Ratownicy z australijskiego stanu Nowa Południowa Walia uratowali z powodzi kangura. Zwierzę pływało w głębokiej wodzie, próbując uciec przed ścigającym go drapieżnikiem. Na szczęście udało je się wciągnąć na pokład pontonu.
Wschodnia Australia w ostatnich dniach zmagała się z powodziami. Było ono zagrożeniem nie tylko dla mieszkańców kilku stanów tego kraju, ale również dla zwierząt.
Kangur nie mógł pokonać prądów
Na Twitterze organizacji Surf Life Saving NSW pojawił się film, na którym uwieczniona została nietypowa akcja ratunkowa. Dwóch ratowników zauważyło pływającego w głębokiej wodzie młodego kangura. Zwierzę wyglądało na zdenerwowane i zdezorientowane, za wszelką cenę starając się utrzymać na powierzchni. Za nim podążał lis, który próbował upolować torbacza.
Mężczyźni natychmiast podpłynęli do kangura i wciągnęli go na pokład. Chociaż zwierzę instynktownie próbowało się wyrwać, ratownicy uspokoili je i zabezpieczyli przed wyskoczeniem za burtę.
Ulewy się nie kończą
Tylko w ciągu tego roku ulewne deszcze spowodowały powodzie w różnych częściach Australii. Do tej pory, tysiące Australijczyków musiało zostać ewakuowanych, a głęboka woda odcięła wiele dróg.
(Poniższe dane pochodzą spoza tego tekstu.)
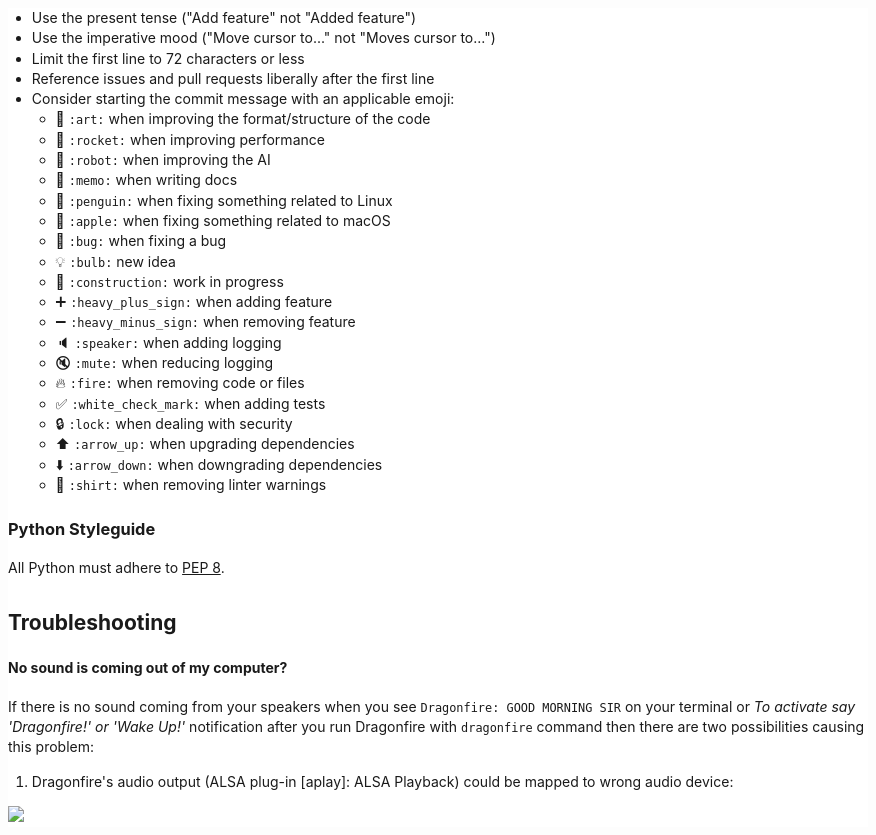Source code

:  - Use the present tense ("Add feature" not "Added feature")
 - Use the imperative mood ("Move cursor to..." not "Moves cursor to...")
 - Limit the first line to 72 characters or less
 - Reference issues and pull requests liberally after the first line
 - Consider starting the commit message with an applicable emoji:
   - :art: `:art:` when improving the format/structure of the code
   - :rocket: `:rocket:` when improving performance
   - :robot: `:robot:` when improving the AI
   - :memo: `:memo:` when writing docs
   - :penguin: `:penguin:` when fixing something related to Linux
   - :apple: `:apple:` when fixing something related to macOS
   - :bug: `:bug:` when fixing a bug
   - :bulb: `:bulb:` new idea
   - :construction: `:construction:` work in progress
   - :heavy_plus_sign: `:heavy_plus_sign:` when adding feature
   - :heavy_minus_sign: `:heavy_minus_sign:` when removing feature
   - :speaker: `:speaker:` when adding logging
   - :mute: `:mute:` when reducing logging
   - :fire: `:fire:` when removing code or files
   - :white_check_mark: `:white_check_mark:` when adding tests
   - :lock: `:lock:` when dealing with security
   - :arrow_up: `:arrow_up:` when upgrading dependencies
   - :arrow_down: `:arrow_down:` when downgrading dependencies
   - :shirt: `:shirt:` when removing linter warnings

### Python Styleguide

All Python must adhere to [PEP 8](https://www.python.org/dev/peps/pep-0008/).

[beginner]:https://github.com/DragonComputer/Dragonfire/issues?q=is%3Aissue+is%3Aopen+label%3Abeginner
[help-wanted]:https://github.com/DragonComputer/Dragonfire/issues?q=is%3Aissue+is%3Aopen+label%3A%22help+wanted%22
[missing-dependency]:https://github.com/DragonComputer/Dragonfire/issues?q=is%3Aissue+is%3Aopen+label%3A%22missing+dependency%22
[enhancement]:https://github.com/DragonComputer/Dragonfire/issues?q=is%3Aissue+is%3Aopen+label%3Aenhancement
[bug]:https://github.com/DragonComputer/Dragonfire/issues?q=is%3Aissue+is%3Aopen+label%3Abug


## Troubleshooting

#### No sound is coming out of my computer?

If there is no sound coming from your speakers when you see `Dragonfire: GOOD MORNING SIR` on your terminal or *To activate say 'Dragonfire!' or 'Wake Up!'* notification after you run Dragonfire with `dragonfire` command then there are two possibilities causing this problem:

1. Dragonfire's audio output (ALSA plug-in [aplay]: ALSA Playback) could be mapped to wrong audio device:

![](http://i.imgur.com/dsKHaKS.png)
Ratownicy w kajakach uratowali już setki dzikich i domowych zwierzaków. Jak opowiada Josh Robinson z organizacji Crisis Animal Response and Evacuation, ludzie musieli się wydostać z domów tak szybko, że po prostu nie zdążyli zabrać swoich pupili, dlatego służby codziennie są na posterunku, niosąc im pomoc.